Signe(s) particulier(s) :
– basé sur le roman "Donnybrook" (2012) de Frank Bill ;
– quatrième film du cinéaste américain Tim Sutton, sorti initialement en 2018, lui qui en a déjà réalisé deux autres depuis, dont "Funny Face" (2020) et "The Chain", actuellement en pré-production.
Résumé : Ex-marine, Jarhead est un père désespéré. Non seulement il est prêt à tout pour nourrir ses enfants, mais c’est aussi un combattant redoutable. Le Donnybrook, un tournoi de combat à poings nus qui se déroule dans les forêts de l’Indiana, consitue pour lui une chance unique d’accéder à une vie meilleure. Le prix accordé en espèces au gagnant résoudra tous ses problèmes, il en est convaincu. Chainsaw Angus, de son côté, a raccroché les gants depuis longtemps. Cette légende des combats clandestins, jusqu’alors invaincue, s’est reconvertie avec sa soeur, Liz, dans la fabrication de méthamphétamine. Le Donnybrook sera le lieu de leur perdition... ou de leur rédemption.
La critique de Julien
Projeté pour la première fois au Festival International du Film de Toronto en septembre 2018, "Donnybrook" débarque enfin chez nous, en VoD, lequel nous plonge dans l’Amérique profonde de Trump, et plus précisément dans l’Indiana, où Jarhead Earl (Jamie Bell), un ex-marine vivant avec sa femme toxicomane et leurs deux enfants dans un parc à roulottes, cherche à quitter son environnement en faveur d’un nouveau départ, pour lui et sa famille, mais à la seule condition de gagner le Donnybrook, un célèbre combat organisé à mains nues, et cela afin de remporter le gain offert au gagnant, soit 100 000 dollars. Mais il devra pour cela acquérir une certaine somme d’argent pour son inscription, et faire face sur son chemin à Chainsaw Angus (Frank Grillo), une légende qui a raccroché les gants pour se reconvertir en revendeur de méthamphétamine psychotique, et à qui sa femme doit de l’argent, ainsi qu’à sa sœur, Delia (Margaret Qualley), tandis qu’un flic local (James Badge Dale) alcoolique, et d’autant plus drogué, enquête sur les méfaits de ces derniers...
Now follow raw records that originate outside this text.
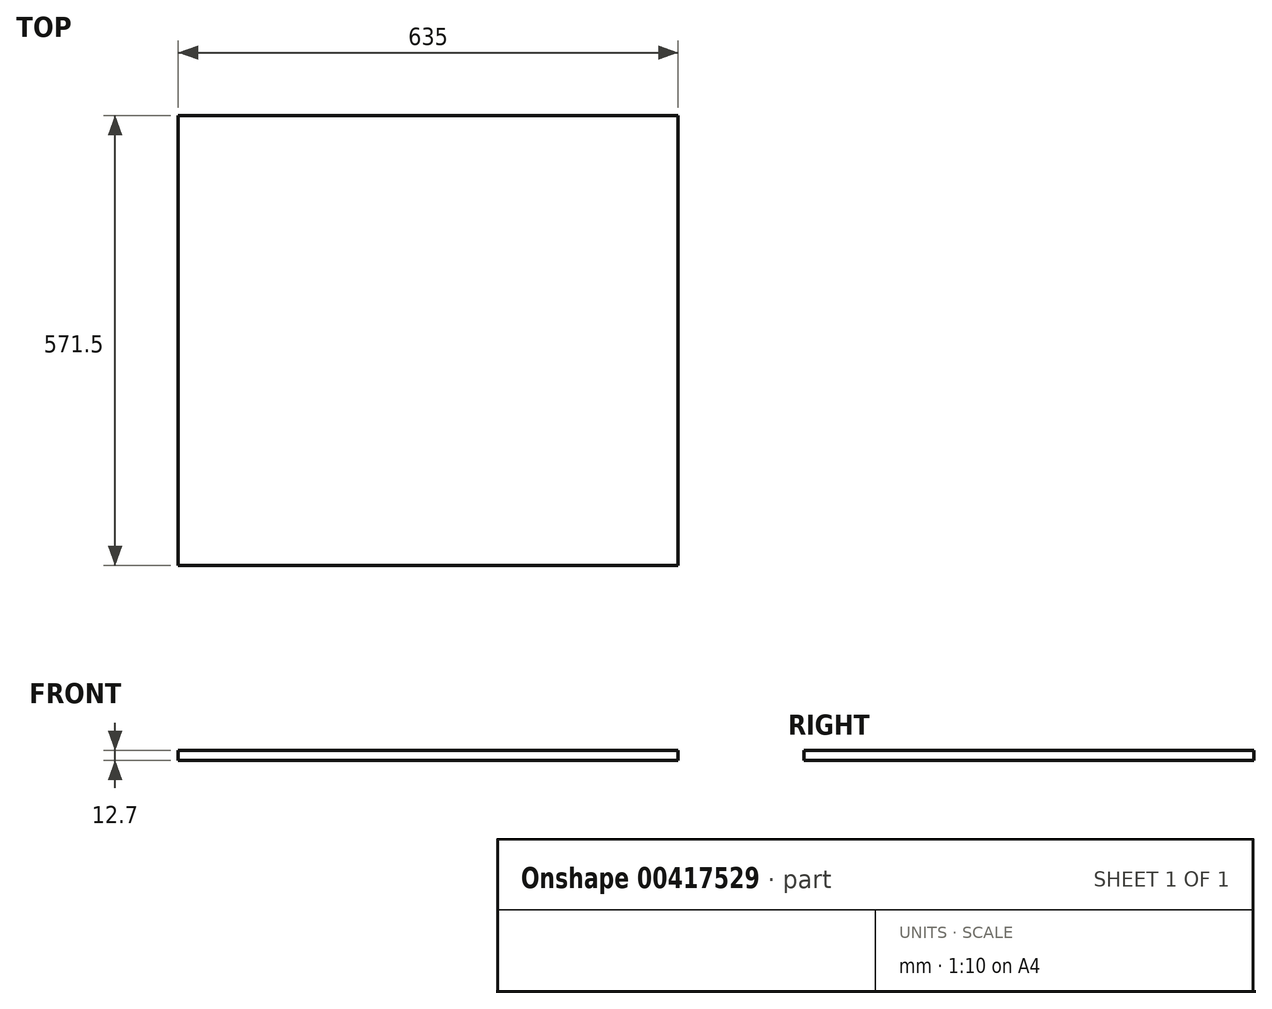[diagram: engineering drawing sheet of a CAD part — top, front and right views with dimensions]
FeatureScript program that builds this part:
annotation { "Feature Type Name" : "Feature", "Feature Type Description" : "" }
export const myFeature = defineFeature(function(context is Context, id is Id, definition is map)
    precondition{}
    {
        {
            var Q0;
            Q0=qCreatedBy(makeId("Top.planeOp"),FACE);
            var sketch = newSketch(context, id + "F0", { "sketchPlane" : qUnion([Q0])});
            skLineSegment(sketch, "E0.bottom", {"start": v(-317.5, 285.75) * mm, "end": v(317.5, 285.75) * mm});
            skLineSegment(sketch, "E0.top", {"start": v(-317.5, -285.75) * mm, "end": v(317.5, -285.75) * mm});
            skLineSegment(sketch, "E0.left", {"start": v(-317.5, 285.75) * mm, "end": v(-317.5, -285.75) * mm});
            skLineSegment(sketch, "E0.right", {"start": v(317.5, 285.75) * mm, "end": v(317.5, -285.75) * mm});
            skPoint(sketch, "E0.middle", {"position": v(0, 0) * mm});
            skSolve(sketch);
        }
        {
            var Q0;
            Q0 = qSketchRegion(id + "F0", true);
            extrude(context, id + "F1", {"entities" : qUnion([Q0]), "depth" : 12.7 * mm});
        }
    });
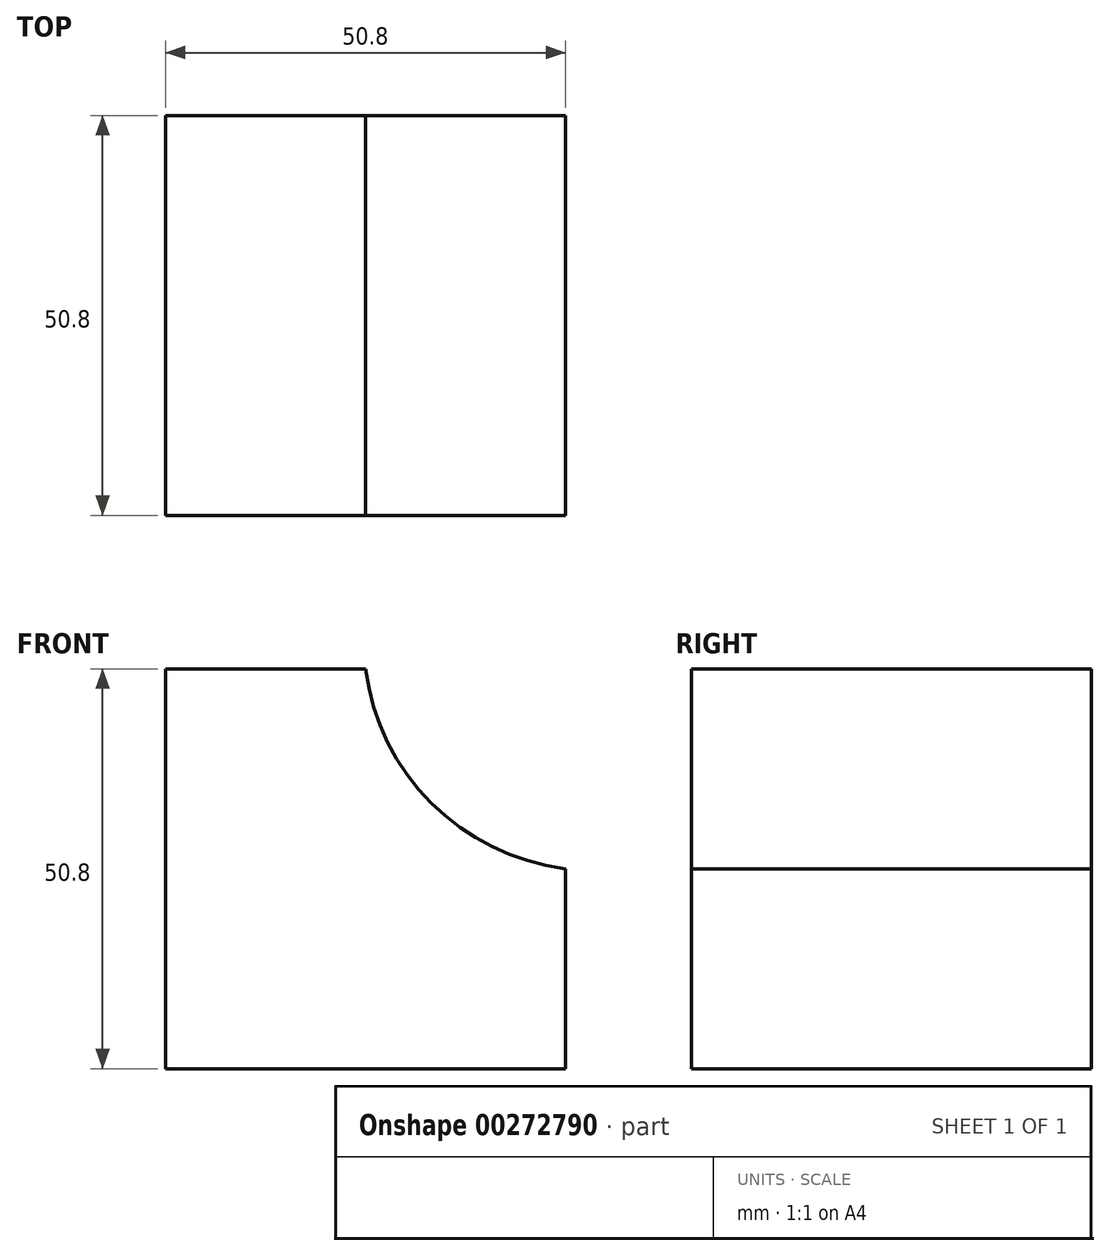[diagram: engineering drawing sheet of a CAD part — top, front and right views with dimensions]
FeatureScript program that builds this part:
annotation { "Feature Type Name" : "Feature", "Feature Type Description" : "" }
export const myFeature = defineFeature(function(context is Context, id is Id, definition is map)
    precondition{}
    {
        {
            var Q0;
            Q0=qCreatedBy(makeId("Front.planeOp"),FACE);
            var sketch = newSketch(context, id + "F0", { "sketchPlane" : qUnion([Q0])});
            skLineSegment(sketch, "E0", {"start": v(0, 0) * mm, "end": v(-50.8, 0) * mm});
            skPoint(sketch, "E1.end.orphan", {"position": v(-50.8, 48.42) * mm});
            skLineSegment(sketch, "E2", {"start": v(-50.8, 0) * mm, "end": v(-50.8, 50.8) * mm});
            skLineSegment(sketch, "E3", {"start": v(-50.8, 50.8) * mm, "end": v(-25.4, 50.8) * mm});
            skLineSegment(sketch, "E4", {"start": v(0, 25.4) * mm, "end": v(0, 0) * mm});
            skArc(sketch, "E5", {"start": v(-25.4, 50.8) * mm, "mid": v(-17.05, 33.75) * mm, "end": v(0, 25.4) * mm});
            skSolve(sketch);
        }
        {
            var Q0;
            Q0 = qSketchRegion(id + "F0", true);
            extrude(context, id + "F1", {"entities" : qUnion([Q0]), "depth" : 50.8 * mm});
        }
    });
D’une violence et fatalité inouïe, ce drame social ne laisse aucune place à la lumière. D’ailleurs, la majorité de l’action se déroule ici de nuit, ce qui n’est pas toujours idéal à regarder. Privilégiez donc une vision en soirée plutôt qu’en pleine journée ! Filmé sous forme d’un road movie crépusculaire, ce film indépendant montre comment des hommes et des femmes en viennent aux mains afin de pouvoir garder la tête hors de l’eau, dans une Amérique rurale en pleine débâcle, notamment par ces lieux de perdition, tel que le "Donnybrook", un tournoi de combats à poings nus, où chacun d’eux cherche, à sa façon, une rédemption vers une vie meilleure.
Les personnages principaux sont alors guidés ici par leurs propres obsessions (drogue, violence, sexe, argent, etc.), quitte à en oublier leur humanité, et se déchirer entre eux. Et on aurait tendance à l’oublier, mais Jamie Bell, au même titre par exemple qu’Andrew Garfield, est un acteur caméléon qui vit ses rôles comme aucun autre. Tandis qu’il rappelle le jeu de Jack O’Connell dans "Les Poings contre les Murs" (2014) de David Mackenzie, mais aussi de Joe Cole dans "Une Prière Avant l’Aube" (2018) de Jean-Stéphane Sauvaire, l’acteur britannique, révélé il y a maintenant vingt ans dans "Billy Elliot" de Stephen Daldry, est aussi bien formidable dans la précarité de son personnage que dans l’amour qu’il porte envers les siens, et ce qu’il est capable d’encaisser pour eux. Face à lui, on ne peut ne pas citer l’interprétation de Frank Grillo, dans la peau d’un gars particulièrement monstrueux.
Brutal, sans concession, sans pitié, et en alerte, "Donnybrook" est un film éprouvant où la condition d’oubliés de la société est de lutter pour leur survie, et contre leurs démons, peu en importe le prix à payer, tant que leur honneur est sauf. Sans surprendre, Tim Sutton livre un combat sombre, qui ne laissera pas indifférent.